At the time – during the early 1970s - when Sony intended to launch a more user-friendly domestic audio recording format that is of higher fidelity than Philip’s compact cassette, cassette tape formulation technology, as we know it by the 1980s, was still in its infancy. Metal / Type IV position cassettes were yet to be invented – and even TDK’s famed cobalt-doped Super Avilyn Type II high-bias position tapes were still years away from being invented and marketed. Even Sony’s own top-of-the-line hi-fi cassette tape decks manufactured under license from Philips has a high-frequency bandwidth that barely crawls above 16,000 Hz. And don’t forget Sony’s “jealousy” with the runaway success of the compact cassette by the start of the 1970s finally made their engineers hatch a plan to launch a “better-sounding” replacement.

Maybe as it was the only format launched by Sony that was bigger than its intended competitor that might have contributed to its failure, the Elcasete – due to its higher tape speed – at 3 ¾ inches per second twice that of the compact cassette’s 1 7/8 inches per second – easily exhibited better wow and flutter characteristic than its smaller competition. And using tape that’s the same thickness, 6.3 mm as standard quarter-track open reel tapes (like those Barclay-Crocker open-reel tapes) – compared to the compact cassette’s 3.8 mm thickness – Sony’s Elcaset easily exhibited better signal-to-noise ratio, higher recording levels – which amounted to way better sound quality than the Philip’s compact cassette. Elcaset decks easily reached 25,000 HZ during tests at the time – in 1976 – where most top-of-the-line 1,000 US dollar compact cassette decks can barely crawl past the 16,000 Hz mark. Running more tape at higher speed past the head easily gave Elcaset a greater potential performance advantage over the compact cassette, even if bulk and cost were the price to pay. But why did Elcaset fail?

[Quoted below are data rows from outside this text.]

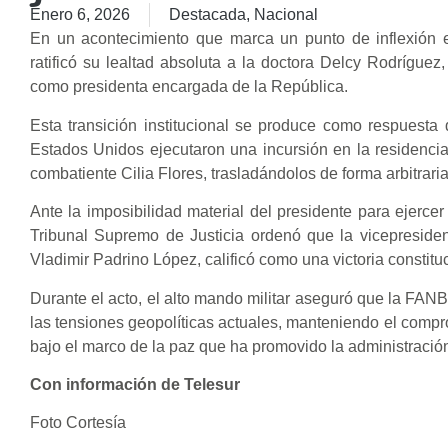
Enero 6, 2026
Destacada
,
Nacional
En un acontecimiento que marca un punto de inflexión e
ratificó su lealtad absoluta a la doctora Delcy Rodrígue
como presidenta encargada de la República.
Esta transición institucional se produce como respuesta
Estados Unidos ejecutaron una incursión en la residencia
combatiente Cilia Flores, trasladándolos de forma arbitrar
Ante la imposibilidad material del presidente para ejercer
Tribunal Supremo de Justicia ordenó que la vicepreside
Vladimir Padrino López, calificó como una victoria constit
Durante el acto, el alto mando militar aseguró que la FA
las tensiones geopolíticas actuales, manteniendo el compr
bajo el marco de la paz que ha promovido la administració
Con información de Telesur
Foto Cortesía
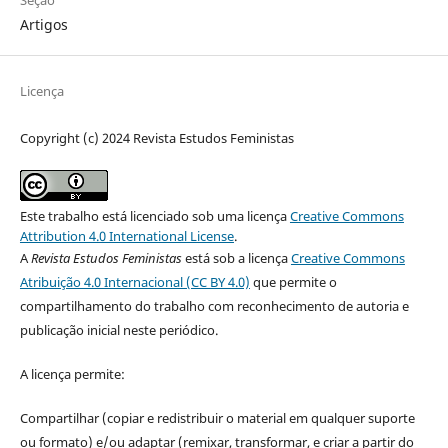
Artigos
Licença
Copyright (c) 2024 Revista Estudos Feministas
Este trabalho está licenciado sob uma licença
Creative Commons
Attribution 4.0 International License
.
A
Revista Estudos Feministas
está sob a licença
Creative Commons
Atribuição 4.0 Internacional (CC BY 4.0)
que permite o
compartilhamento do trabalho com reconhecimento de autoria e
publicação inicial neste periódico.
A licença permite:
Compartilhar (copiar e redistribuir o material em qualquer suporte
ou formato) e/ou adaptar (remixar, transformar, e criar a partir do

According to hi-fi enthusiasts old enough to experience the format launch first hand – back in 1976, Sony never made and marketed prerecorded music Elcasets for them to compare wit their do-it-yourself audio and music recordings. Not to mention audio enthusiasts at the time never “wanted” anything better than their quarter-track open-reel tapes, which was the “ultimate” in domestic audio recording and music playback at the time. Sony’s Elcaset uncomfortably fell somewhere in between – hardcore hi-fi enthusiasts consider “closed cassettes” with lower-fidelity convenience. And even while running at 3 ¾ inches per second, audiophile quality open-reel prerecorded tapes – like those from Barclay-Crocker – ran at 7 ½ inches per second, easily providing better sound than Sony’s Elcaset. At around 18 or so months after its release, Sony Elcaset tape decks – like the EL5 and EL7 recording decks and even their ELD8 “walkman-type” portable Elcaset player were soon heavily discounted, and by 1979, Sony’s Elcaset dies with barely a whimper.

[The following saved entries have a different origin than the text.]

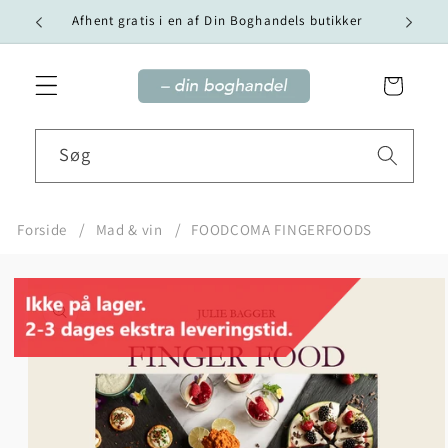
Gå til
Vi tilby
Afhent gratis i en af Din Boghandels butikker
indhold
Indkøbskurv
Søg
Forside
Mad & vin
FOODCOMA FINGERFOODS
Gå til
produktoplysninger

These days, one can sometimes find old but still in perfect working condition Elcaset decks being sold in weekend hi-fi swap-meets  at around 10 to 12 US dollars or so – even with a complementary set of 10 or more unused blank Elcaset tapes still enclosed in their original shrink-wrap unopened probably since 1976. Surprisingly, the Elcaset blank tapes often given away as freebies on second-hand Elcaset decks are, more often than not, the premium Ferrichrome type. I managed to buy use one myself back in the mid 1990s and all I can say is that Elcasets are way better – sound quality wise than Philip’s compact cassette. Modified cassette tape systems that ran at 3 ¾ inches per second – twice that of the standard cassette tape speed of 1 7/8 inches per second – still can’t compete with Elcaset especially in the critical mid-band region, which the soul of music resides.

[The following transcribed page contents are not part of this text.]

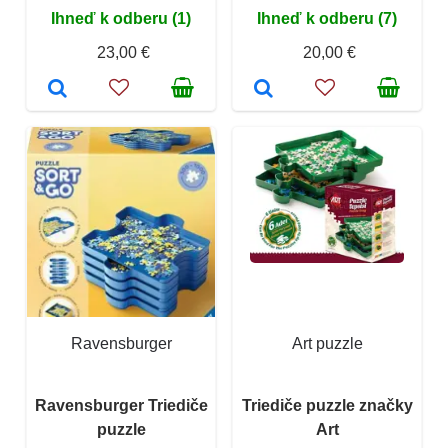
Ihneď k odberu (1)
Ihneď k odberu (7)
23,00 €
20,00 €
Ravensburger
Art puzzle
Ravensburger Triediče
Triediče puzzle značky
puzzle
Art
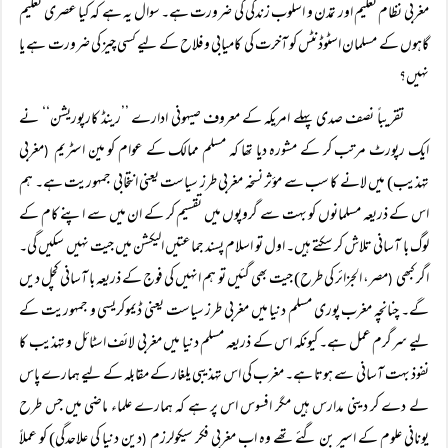
مغربی نظام تعلیم اور تمدن و اسلوب زندگی کی ضرورت ہے۔ سوال یہ ہے کہ کیا عصری تعلیم
گاہوں کے مسلمان اسٹوڈنٹس کو آخرت کی کامیابی و فلاح کے لیے کسی چیز کی ضرورت ہے یا
نہیں؟
تقریباً نصف صدی پہلے امریکہ کے معروف صیہونی ادارے ’’رینڈ کارپوریشن‘‘ نے
ایک رپورٹ مرتب کر کے مشورہ دیا تھا کہ مسلم ممالک کے عوام کو مین اسٹریم
مغربی
(
تہذیب) میں لانے کا سب سے مؤثر نسخہ مغربی طرز سیاست یعنی انتخابی جمہوریت ہے۔ ہم
اس کے ذریعہ مسلمانوں کو بہت سے گروپوں میں تقسیم کر کے ان میں سے اپنے کام کے
لوگ با آسانی تلاش کر سکتے ہیں۔ اول تو اسلام پسند جماعتیں الیکشن میں جیت نہیں سکیں گی۔
اگر کبھی
مصر، الجزائر کی طرح) جیت بھی گئیں تو ہم انہیں کی فوج کے ذریعہ با آسانی کچل دیں
(
گے۔ چنانچہ مغرب پوری مسلم دنیا میں مغربی طرز سیاست یعنی ڈیموکریسی و جمہوریت کے
لیے سرگرم عمل ہے۔ کیونکہ اس کے ذریعہ مسلم دنیا میں مغربی لائف اسٹائل و تہذیب کا
نفوذ بہت آسانی سے ہوتا ہے۔ مغرب کی اس تہذیبی یلغار کے مقابلہ کے لیے ہمارے پاس
لے دے کر دینی مدارس ہیں مگر افسوس اس پر ہے کہ ہمارے علماء ماضی میں جس طرح
یونانی علوم کے اسیر بن گئے تھے وہ اب مغربی فکر سیکولرزم
دین دنیا کی علاحدگی) کو عملاً
(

 Even when recording from a CD Redbook standard 16-bit 44.1 KHz sampled Sony Super-Bit-Mapped release of Miles Davis’ Kind of Blue album, Sony’s Elcaset obliged me and most users I assume, with that hard-to-define “out-of-speakers” quality that was so appealing about open-reel tapes – or high-end vinyl LP replay and 1990s era CD set-ups that cost over 5,000 US dollars. If you are lucky enough to find a still pristine 2-channel open-reel first generation master tape to dub from, Sony’s Elcaset could probably provide better sound quality than Super Audio CDs!